Anticipating the opening of "Elizabeth: The Golden Age," the incomparable Cate Blanchett's second outing as the virgin queen, we deal a royal flush of 10 silver-screen depictions of kings and queens.

"Excalibur" (1981)
A gorgeous dream of utopia begun and lost, "Excalibur" hearkens back to that time when all things physical and spiritual depended on the king and queen's connubial bliss. His skull elegantly clasped in shining silver, Merlin's in charge, mostly, as the wily con artist, sorcerer, and quasi-film director (Nicol Williamson) who sets in motion Arthur's conception and rise to power -- so that the green kid (Nigel Terry) and his sweetheart Guinevere (Cherie Lunghi) can advance the cause of civilization in barbaric Britain. Director John Boorman ("Deliverance," "The General") deftly mixes pagan and Christian symbolism in this eroticized passage from natural love and landscapes into a surreal hell where power-mad Morgana (Helen Mirren, sexually splendiferous) encourages Mordred, the son she got through incest, to slaughter his father Arthur and unhinge the world.

"Alexander Nevsky" (1938)
Sergei Eisenstein's vision of mythic kingship plays more like exultantly epic music (Prokofiev composed the famous score) and archetypal sculpture than moving picture.

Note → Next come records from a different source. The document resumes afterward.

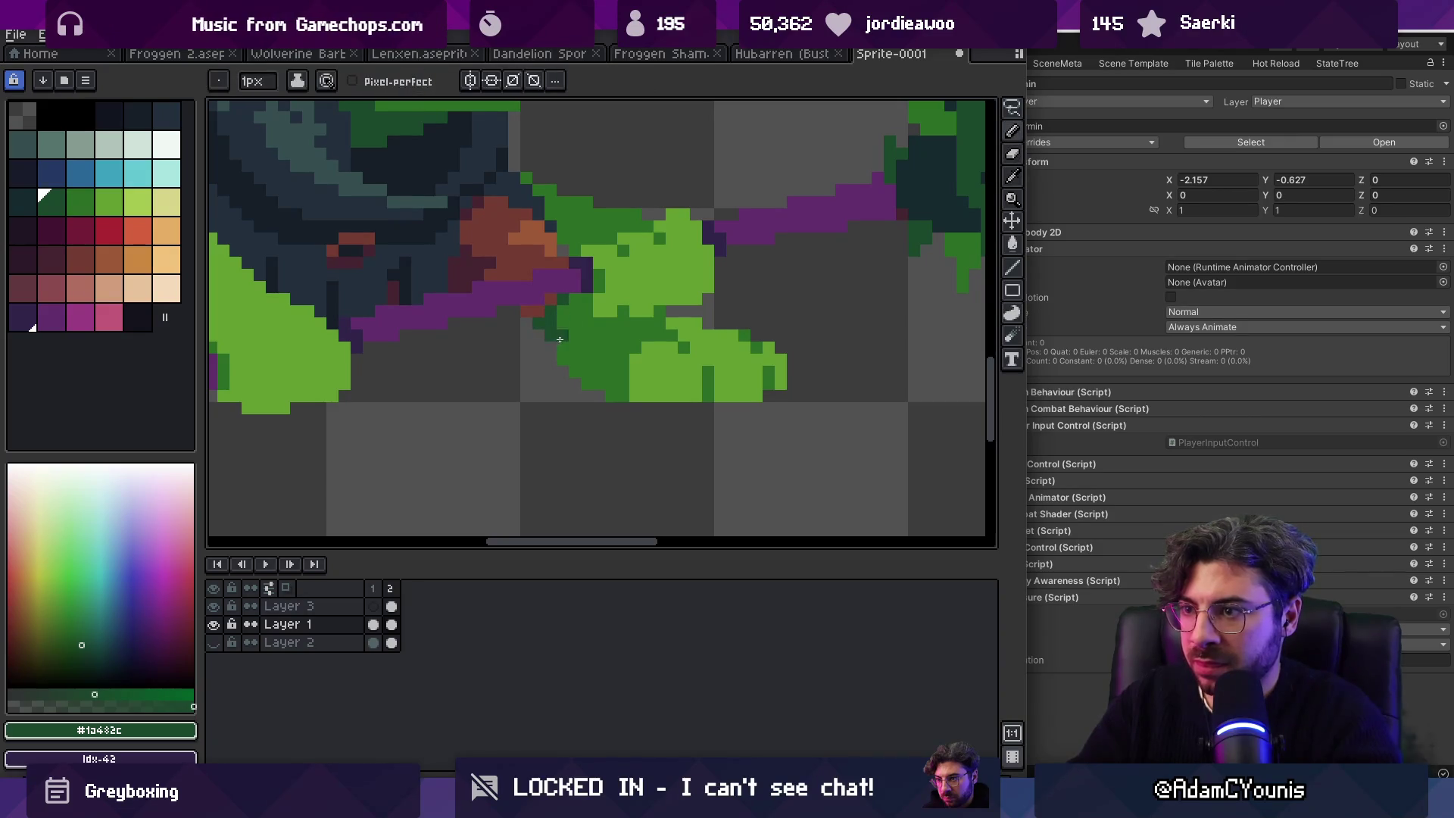
Step: Zoom out to review, sample the hand's mid green, and paint dark green shading under the hand on Layer 1
key(z)
key(1)
scroll(605, 276, up, 6)
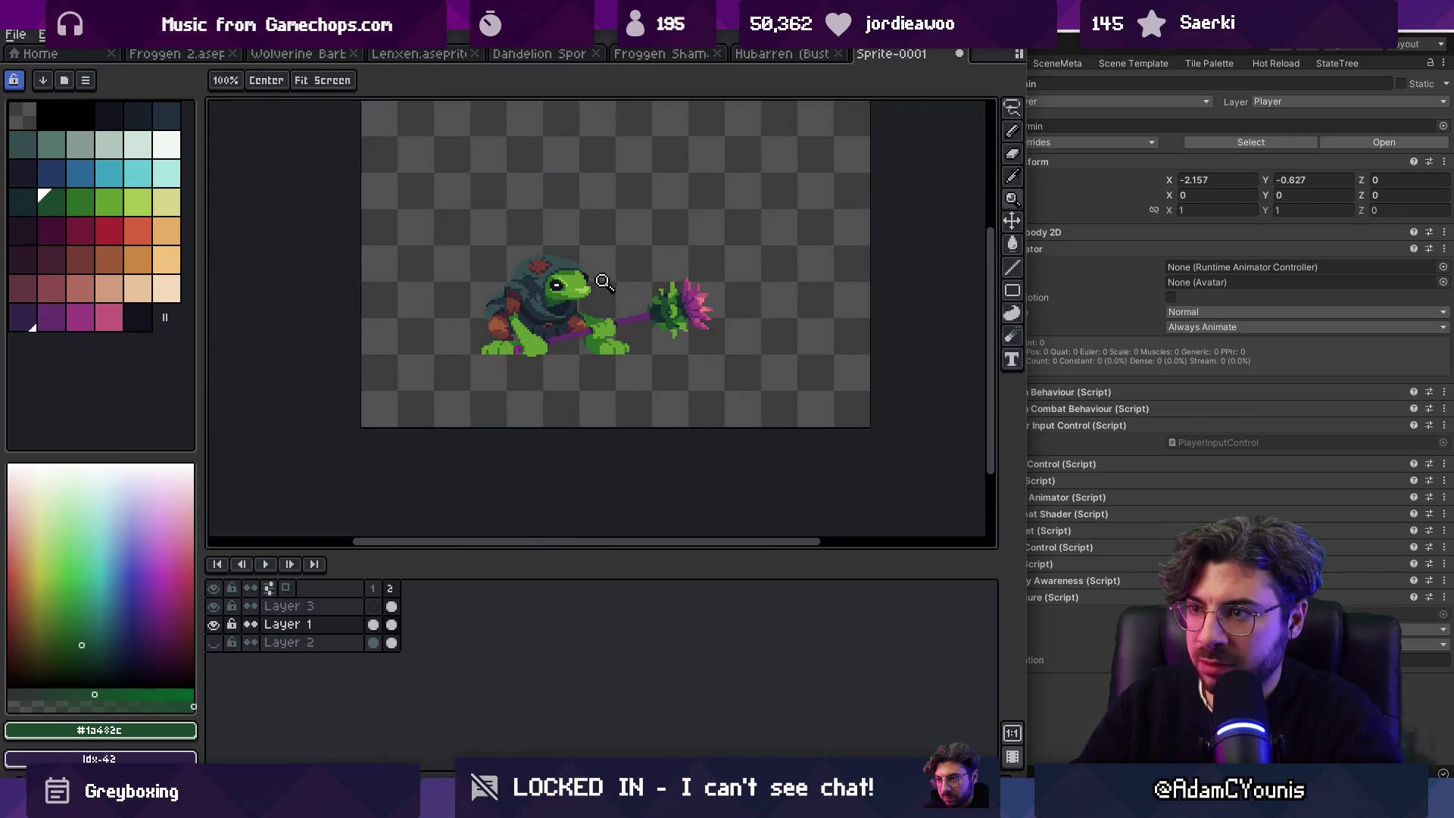
key(b)
key(z)
scroll(603, 288, down, 5)
scroll(636, 318, up, 4)
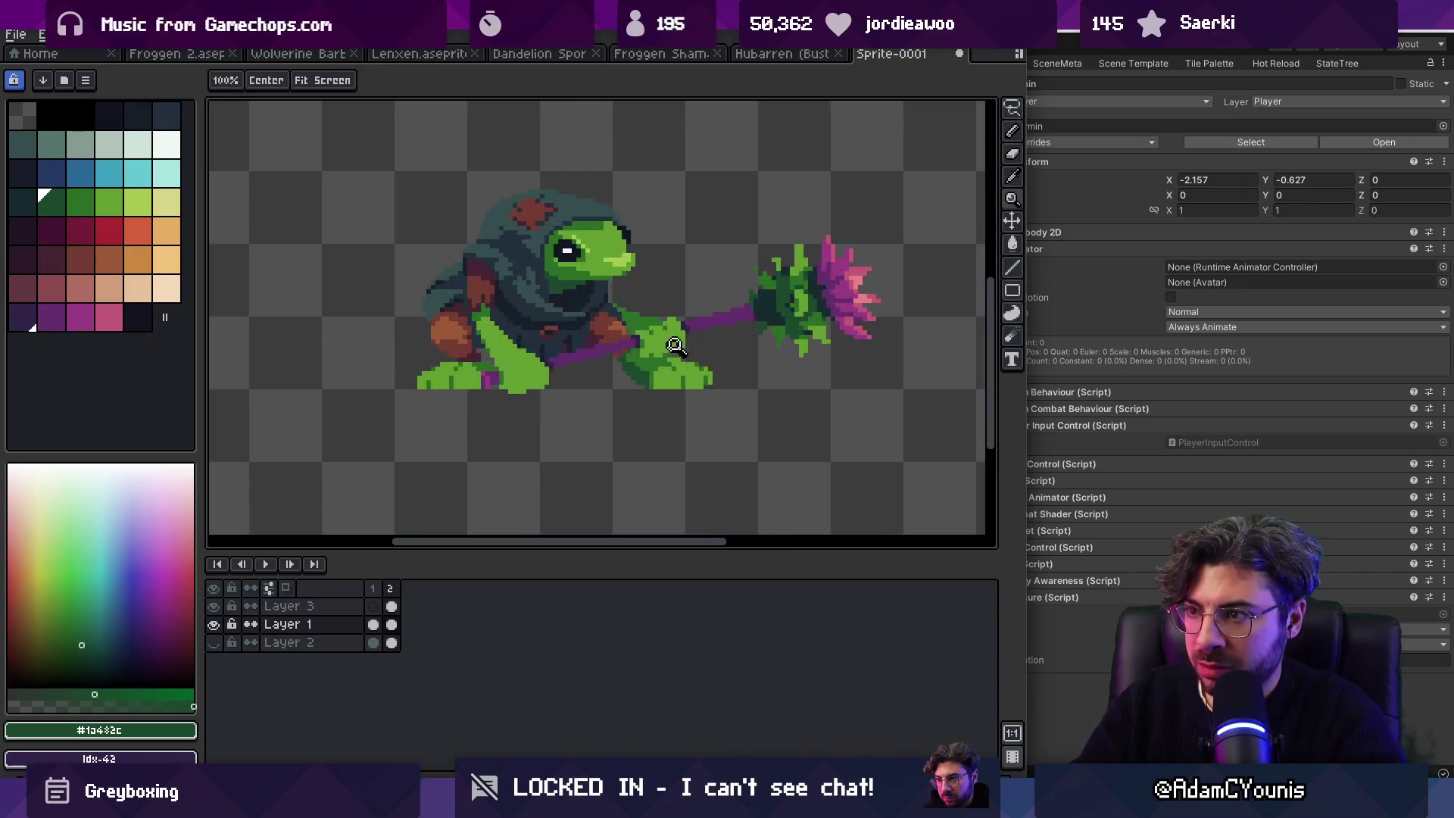
key(i)
scroll(659, 348, up, 2)
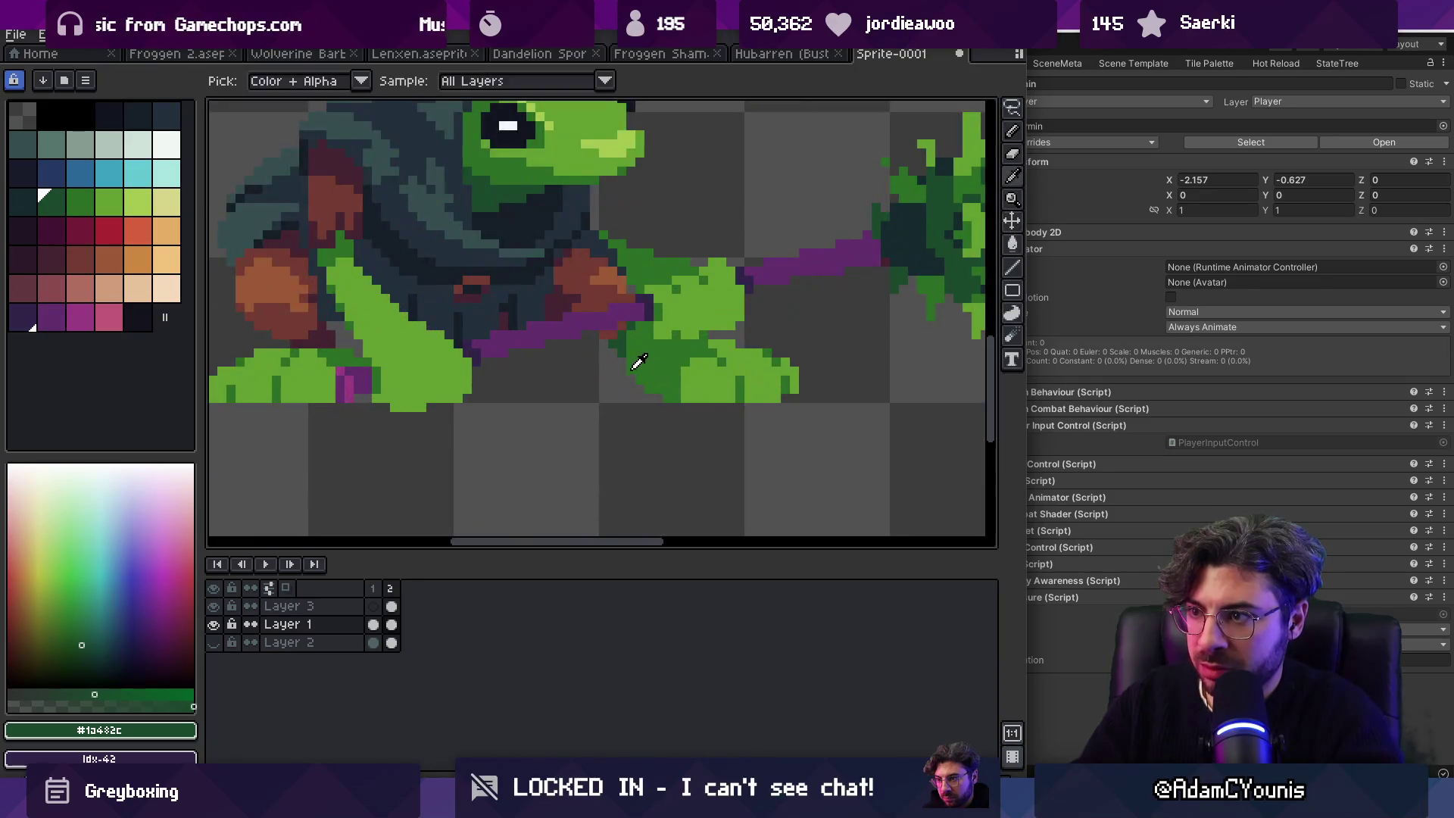
click(630, 371)
key(b)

The 13th-century Teutonic knights who invade and violate Mother Russia are dehumanized, bucket-helmeted kin to the gold-masked Mordred of "Excalibur." They come on like hard-edged Death, the medieval equivalent of panzer divisions. Like King Arthur, Prince Nevsky belongs to the earth: he and his grufty soldiers seem to literally rise up out of the Motherland, a harvest of heroes, and the foreign invaders are swallowed by Russia in the decisive battle on an ice-locked lake. Usually bare-faced, blond Nevsky presents his noble visage to his subjects and the camera as though it were God's gift, a natural-born icon. (Stalin had just signed a non-aggression pact with Hitler, so "Nevsky" was suppressed -- but not for long.)

"Henry V" (1989)
When Laurence Olivier directed and starred in his "Henry V" in 1944, the spectacle of a slacker-prince growing up overnight into a wise, warlike king was just the ticket for an England under Hitler's hammer. At 37, Olivier played his reformed Hal as a brave and urbane model of royalty, a self-possessed leader in Britain's assault on a foreign power. But 28-year-old director-star Kenneth Branagh's Hank Cinq, when first glimpsed lounging on the throne, looks like a tousle-haired tot, cousin to Jimmy Cagney. Hissing snarky orations through thinned lips or bellowing bellicose rants, Branagh's a calculating boy, sadly lacking in charisma. Worse, this princeling's bent on breaking the peace for no good reason -- except that winning an overseas war will prove he's a warrior-king worthy to follow in Dad and Granddad's footsteps. Reportedly, Branagh's "Henry V" aimed to skewer Margaret Thatcher's 1982 Falklands adventure, but so subtle is Shakespeare that the play now reminds us of the feckless scion of a contemporary American dynasty and his improvident foreign war.